Microsoft plans to offer one more public test version of Internet Explorer 8 before releasing the final version of the updated browser, the company said late Wednesday. The next test, essentially a "release candidate" version will come in the first quarter of 2009. That means the final release won't hit Microsoft's initial goal of finishing the browser this year. "Our next public release of IE (typically called a "release candidate") indicates the end of the beta period," general manager Dean Hachamovitch said in a blog posting, "We want the technical community of people and organizations interested in Web browsers to take this update as a strong signal that IE8 is effectively complete and done."

Ballmer: Microsoft ‘May Look’ at WebKit

Most of the popular browsers these days are based on one of the two open source rendering engines - khtml/WebKit and Gecko. The most popular browser, however, is based on proprietary technology: Internet Explorer. Even though IE made some progress during the past few years, it's no secret that it took Microsoft far too long to counter the success of Mozilla's Firefox. Currently, Microsoft is working (and thus, spending money) on Internet Explorer 8, and this prompted an audience member during a keynote by Steve Ballmer to ask an interesting question: is it worth spending money on IE, with so many open source engines readily available? Ballmer's reply may surprise you.

Internet Explorer 8 Beta 2 Released

The IE team at Microsoft has released the 2nd beta Internet Explorer 8. Contrary to the first beta, which was aimed at developers, this one one is aimed at normal people like you and me. The list of new features and changes is decent, all focused around three themes (marketing alert): "We focused our work around three themes: everyday browsing (the things that real people do all the time), safety (the term most people use for what we've called 'trustworthy' in previous posts), and the platform (the focus of Beta 1, how developers around the world will build the next billion web pages and the next waves of great services)." Go get it.

The Monkey On Microsoft’s Back

"Poor Microsoft. This week, the Redmond, Wash., giant is gearing up for the next big release of its Web browser, a leap from Internet Explorer 7 to IE 8. When open-source competitor Mozilla released its last update of Firefox in June, the Web went wild: People downloaded more than 8 million copies in 24 hours. Microsoft's release might not have such a frat party feel. Even as it gears up to release IE 8, the developers behind the Firefox Web browser are experimenting with a new technology that sharpens the threat their browser software poses to Microsoft's most valuable businesses. The new technology, dubbed TraceMonkey, promises to speed up Firefox's ability to deliver complex applications." While many have abandoned Microsoft's browser offerings, Microsoft will be introducing an innovative new type of selective privacy mode called InPrivate with IE8.

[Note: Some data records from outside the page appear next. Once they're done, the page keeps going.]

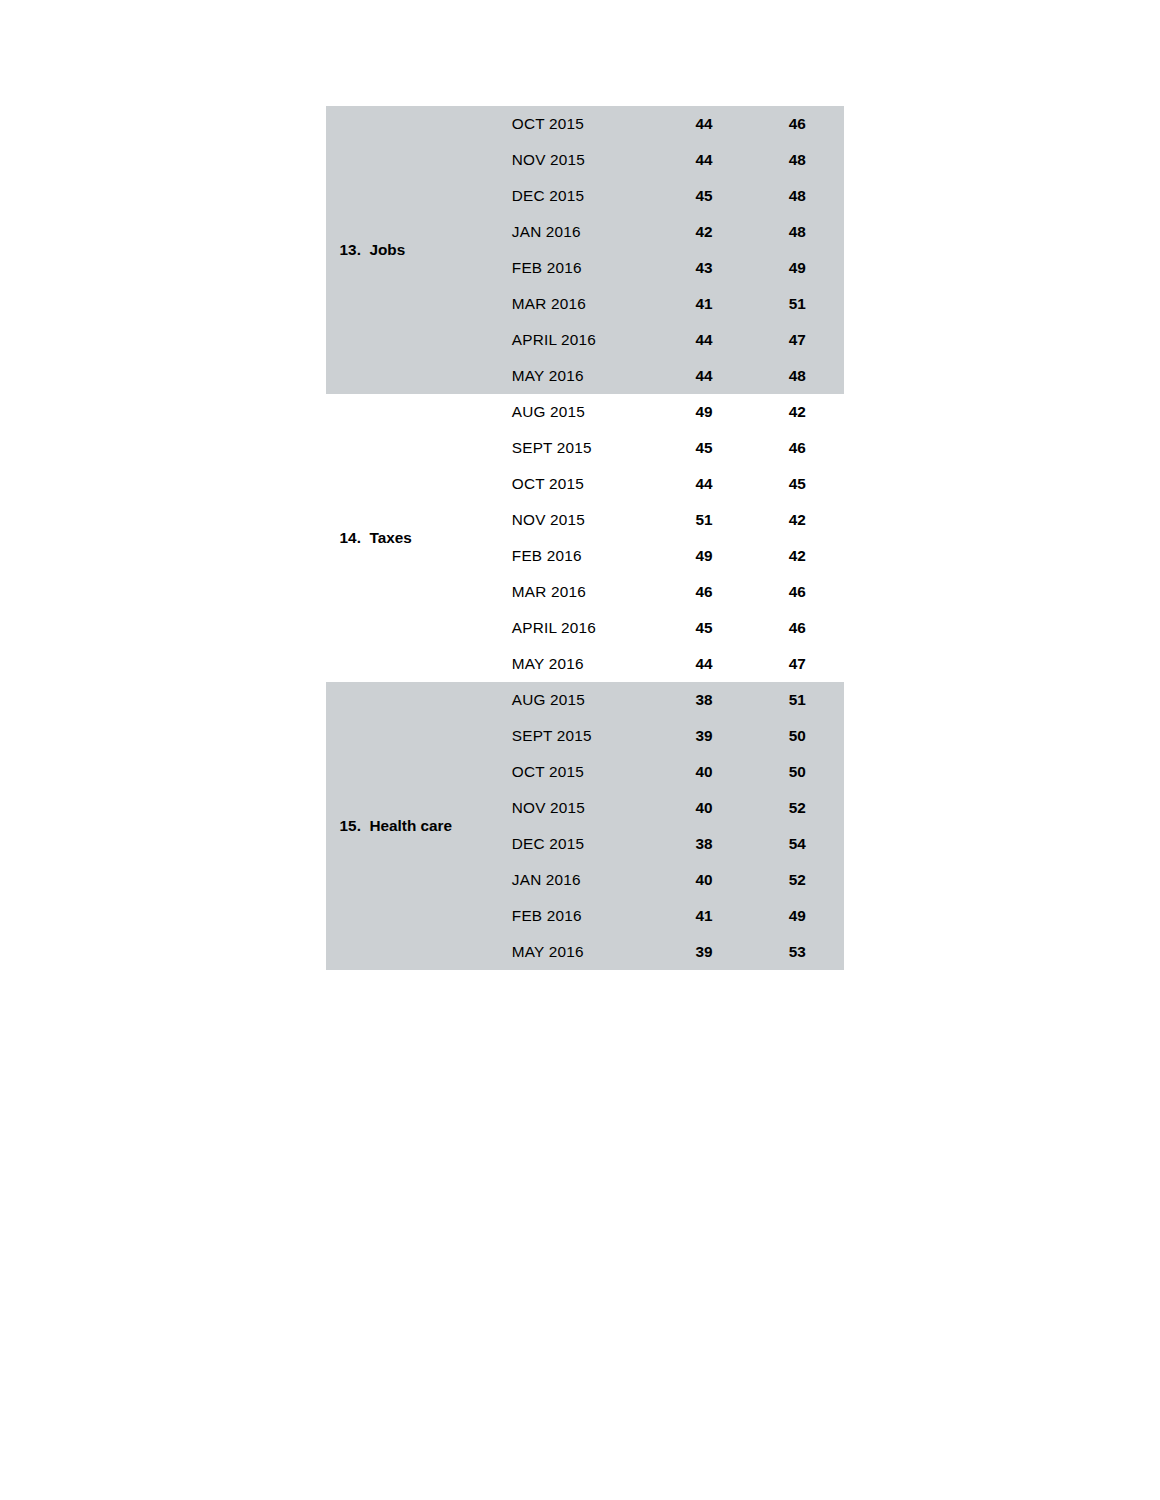| 13. Jobs | OCT 2015 | 44 | 46 |
| NOV 2015 | 44 | 48 |
| DEC 2015 | 45 | 48 |
| JAN 2016 | 42 | 48 |
| FEB 2016 | 43 | 49 |
| MAR 2016 | 41 | 51 |
| APRIL 2016 | 44 | 47 |
| MAY 2016 | 44 | 48 |
| 14. Taxes | AUG 2015 | 49 | 42 |
| SEPT 2015 | 45 | 46 |
| OCT 2015 | 44 | 45 |
| NOV 2015 | 51 | 42 |
| FEB 2016 | 49 | 42 |
| MAR 2016 | 46 | 46 |
| APRIL 2016 | 45 | 46 |
| MAY 2016 | 44 | 47 |
| 15. Health care | AUG 2015 | 38 | 51 |
| SEPT 2015 | 39 | 50 |
| OCT 2015 | 40 | 50 |
| NOV 2015 | 40 | 52 |
| DEC 2015 | 38 | 54 |
| JAN 2016 | 40 | 52 |
| FEB 2016 | 41 | 49 |
| MAY 2016 | 39 | 53 |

IE8 Development: Microsoft Should Learn from Apple, Mozilla

"Internet Explorer 8 is set to be Microsoft's most standards compliant browser ever. After originally stating that IE8 would default to the same non-compliant behavior exhibited by IE7, Microsoft relented and plumped for standard-by-default. The first beta of IE8 was released in March and it did indeed default to standards compliance. Web developers have been clamouring for standards compliance for a long time; IE is a long way behind the competition, requiring considerable hacks and workarounds to get pages working properly. IE8 should make things a lot better - but it will still fall far short of the standards set by Firefox, Safari, and Opera. Some of these problems are technical, but others are cultural. Where the other browser developers are open and communicative, Microsoft is still leaving web developers in the dark."

Microsoft Details IE 8 Security Default Change

Microsoft plans to make a key Internet Explorer default change to thwart attackers trying to hack into its Web browser. The software maker will enable DEP/NX by default in IE 8 when the browser is running on Windows Vista and Windows Server 2008, a major tweak aimed at mitigating browser-based vulnerabilities. DEP/NX (Data Execution Prevention/No Execute) is already available in IE 7, but it's turned off by default because of compatibility issues.